DynamoDB on-demand and provisioned capacity - Serverless Applications Lens

DynamoDB on-demand and provisioned capacity

Often within your Serverless applications you will use DynamoDB, Amazon’s fully managed NoSQL database service. Amazon DynamoDB has two pricing models, pricing for on-demand capacity mode and pricing for provisioned capacity mode.

With provisioned capacity you pay for the provision of read and write capacity units for your DynamoDB tables. Whereas with DynamoDB on-demand you pay per request for the data reads and writes that your application performs on your tables.

With on-demand capacity mode, DynamoDB charges you for the data reads and writes your application performs on your tables. You do not need to specify how much read and write throughput you expect your application to perform because DynamoDB instantly accommodates your workloads as they ramp up or down.

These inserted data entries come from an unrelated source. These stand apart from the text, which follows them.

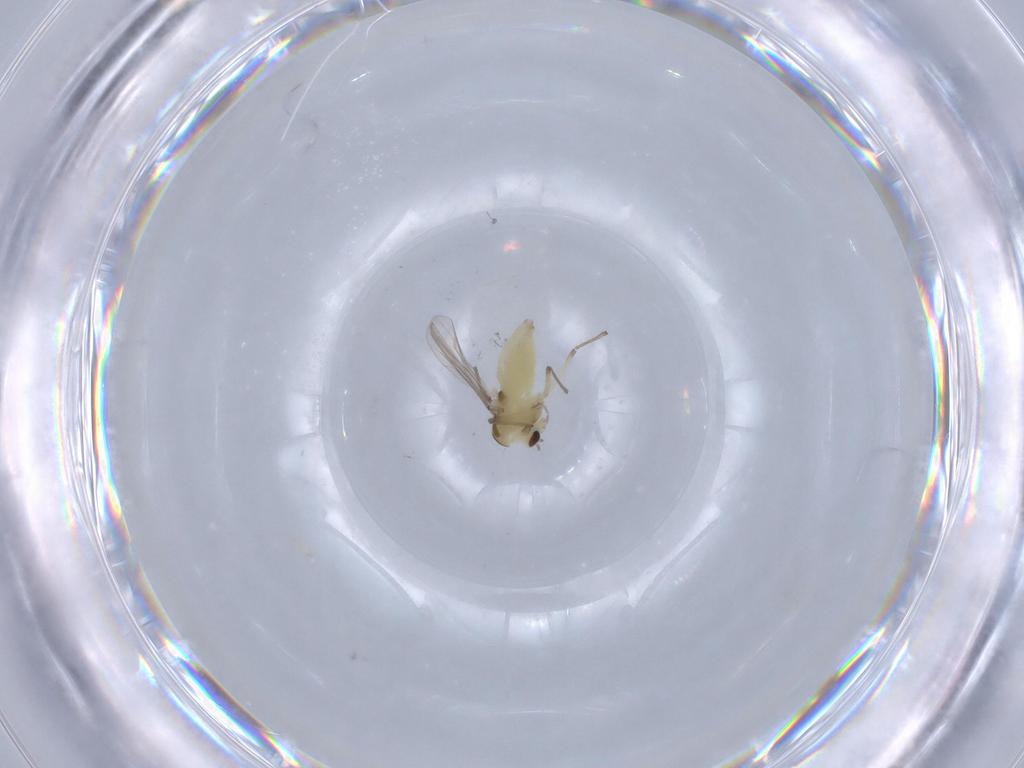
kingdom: Animalia
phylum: Arthropoda
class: Insecta
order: Diptera
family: Chironomidae
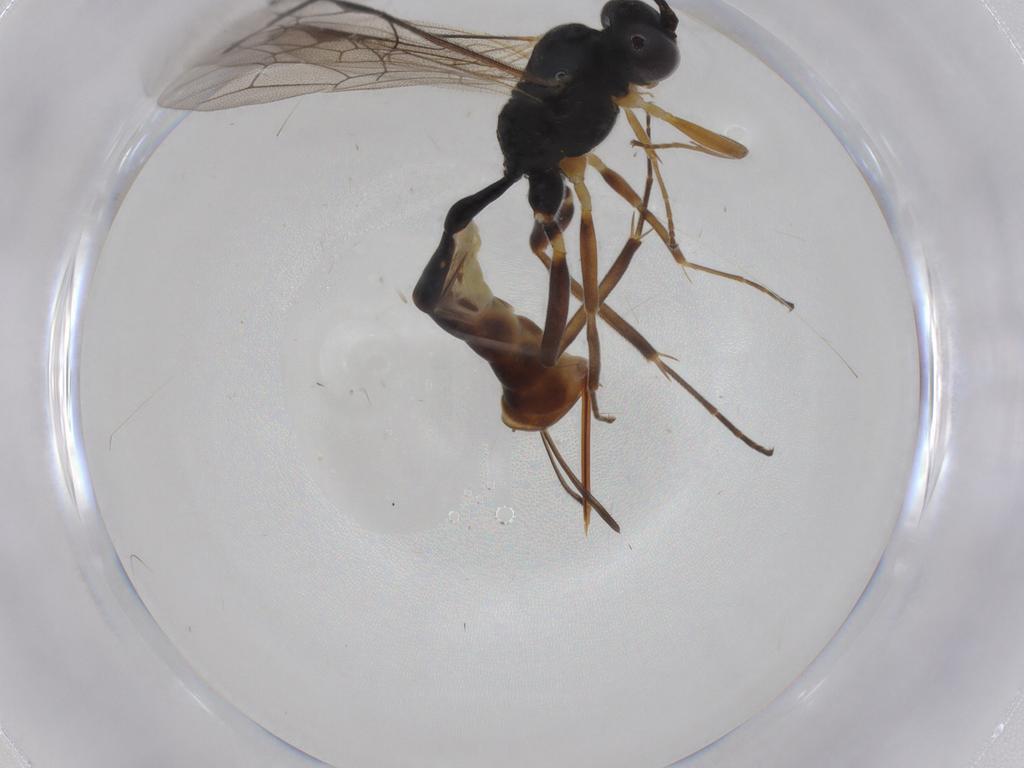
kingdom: Animalia
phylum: Arthropoda
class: Insecta
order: Hymenoptera
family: Ichneumonidae
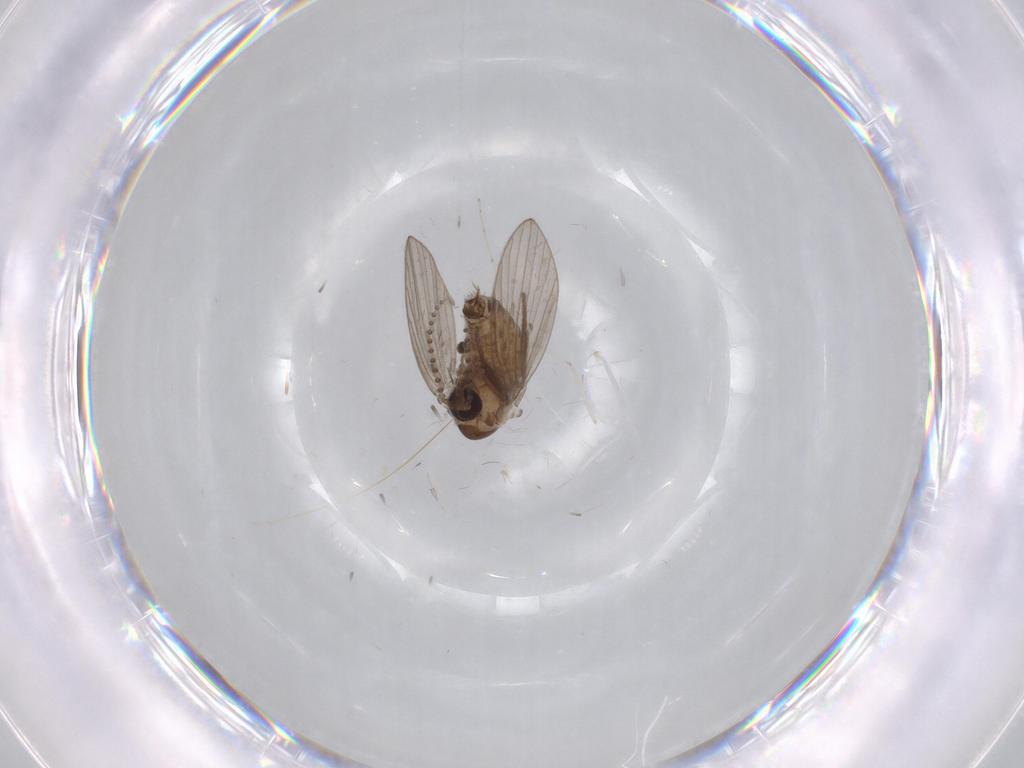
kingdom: Animalia
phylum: Arthropoda
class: Insecta
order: Diptera
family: Psychodidae
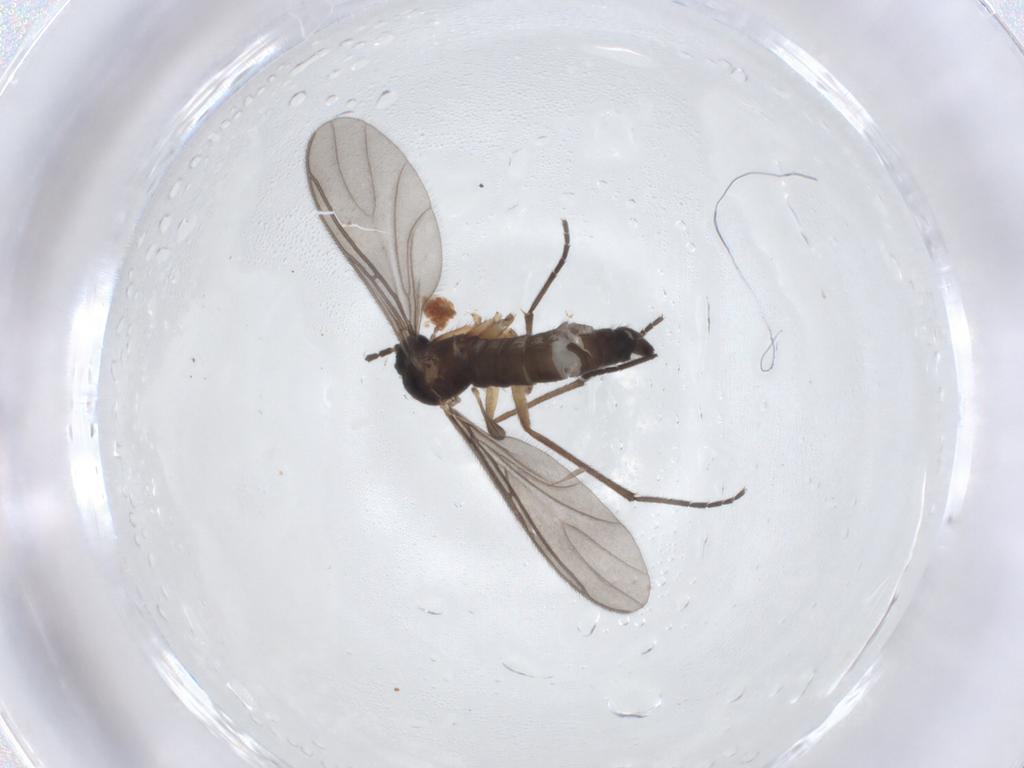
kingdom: Animalia
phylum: Arthropoda
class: Insecta
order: Diptera
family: Sciaridae
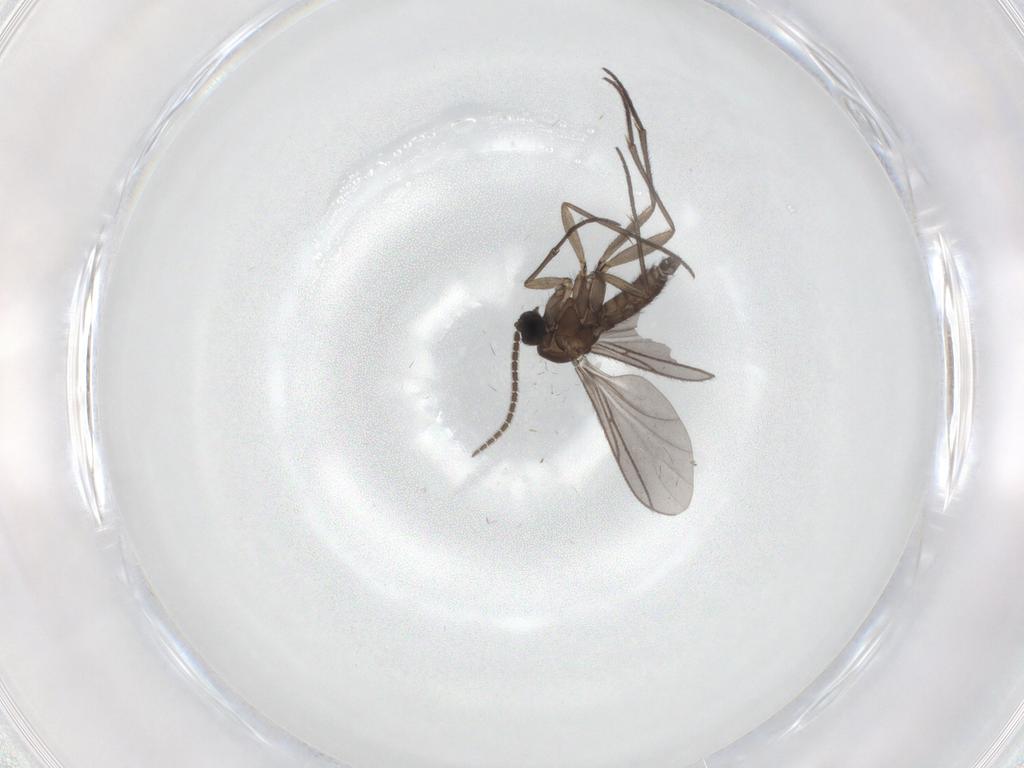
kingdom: Animalia
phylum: Arthropoda
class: Insecta
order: Diptera
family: Sciaridae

With provisioned capacity mode, you specify the number of reads and writes per second that you expect your application to require, and you are billed based on that. Furthermore if you can forecast your capacity requirements you can also reserve a portion of DynamoDB provisioned capacity and optimize your costs even further.

With provisioned capacity you can also use auto scaling to automatically adjust your table’s capacity based on the specified utilization rate to ensure application performance, and also to potentially reduce costs. To configure auto scaling in DynamoDB, set the minimum and maximum levels of read and write capacity in addition to the target utilization percentage.

It is important to note that DynamoDB auto scaling modifies provisioned throughput settings only when the actual workload stays elevated or depressed for a sustained period of several minutes. This applies for scaling up or down the provisioned capacity of a DynamoDB table. In the case that you have an occasional usage spike auto scaling might not be able to react in time. This sometimes can be mitigated from DynamoDB burst capacity where DynamoDB reserves a portion of the unused provisioned capacity for later bursts of throughput. The burst capacity is limited though and these extra capacity units can be consumed quickly.

This means that provisioned capacity is probably best for you if you have relatively predictable application traffic, run applications whose traffic is consistent, and ramps up or down gradually.

Whereas on-demand capacity mode is probably best when you have new tables with unknown workloads, unpredictable application traffic and also if you only want to pay exactly for what you use. The on-demand pricing model is ideal for bursty, new, or unpredictable workloads whose traffic can spike in seconds or minutes, and when under-provisioned capacity would impact the user experience.

The optimal DynamoDB pricing model for your use case largely depends on the profile of your application. If the provisioned capacity model with auto scaling is the most suitable for you, we recommend to tune your target utilization for each workload to increase savings and ensure at the same time that capacity is appropriately allocated.